_課題の要件:_
**A)** 抜粋によると、筆者の息子は何月から小学生になったか。
**B)** 抜粋の「欧米ほど愛情の表現のキスの習慣が」で始まる段落を、主な事実を残して短く書き直してください。

文化出版局から1974年に出版され、2023年に好学社から復刊されています。

わが家には4月から小学生になった息子がいます。慣れない登校のために、毎朝約束の場所まで送っていって別れるのですが、彼は何度も振り返り、手を振りながら学校へ向かっていきます。その姿に手を振りかえす度に、いつかはこの惜しげもない母親への愛情表現が鳴りを顰める時がくるのかな、という寂しさを予感しています。

欧米ほど愛情の表現のキスの習慣が浸透していない日本でも、やっぱり親としては愛しい我が子に愛情表現はしたいですよね。手をつないだりキスをしたりハグをしたり−。でも、やはり小学生くらいの時期になると「お母さん、離れて」と言われてしまったりするなんてこともよく耳にします。

この絵本でも、思春期のパイパーは自分の世界を持ち始めています。

_利用可能なデータ:_

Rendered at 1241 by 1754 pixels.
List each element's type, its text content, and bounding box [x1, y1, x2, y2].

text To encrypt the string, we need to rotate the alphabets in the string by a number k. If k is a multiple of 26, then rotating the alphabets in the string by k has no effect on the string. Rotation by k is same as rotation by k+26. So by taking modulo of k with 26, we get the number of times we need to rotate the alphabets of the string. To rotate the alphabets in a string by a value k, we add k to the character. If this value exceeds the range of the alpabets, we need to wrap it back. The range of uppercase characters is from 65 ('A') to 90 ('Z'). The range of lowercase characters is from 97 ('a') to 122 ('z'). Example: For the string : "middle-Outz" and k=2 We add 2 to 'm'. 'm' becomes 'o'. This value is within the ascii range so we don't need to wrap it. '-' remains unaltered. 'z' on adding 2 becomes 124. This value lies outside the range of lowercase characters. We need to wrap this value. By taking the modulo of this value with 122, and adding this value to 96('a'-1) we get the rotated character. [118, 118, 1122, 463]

_記述解答:_
**A)** 4月から小学生になった。

**B)** 欧米ほどキスの習慣が浸透していない日本でも、親は手をつなぐ、キス、ハグなどで我が子に愛情を表したいものだ。しかし小学生くらいになると「お母さん、離れて」と言われることもよく耳にする。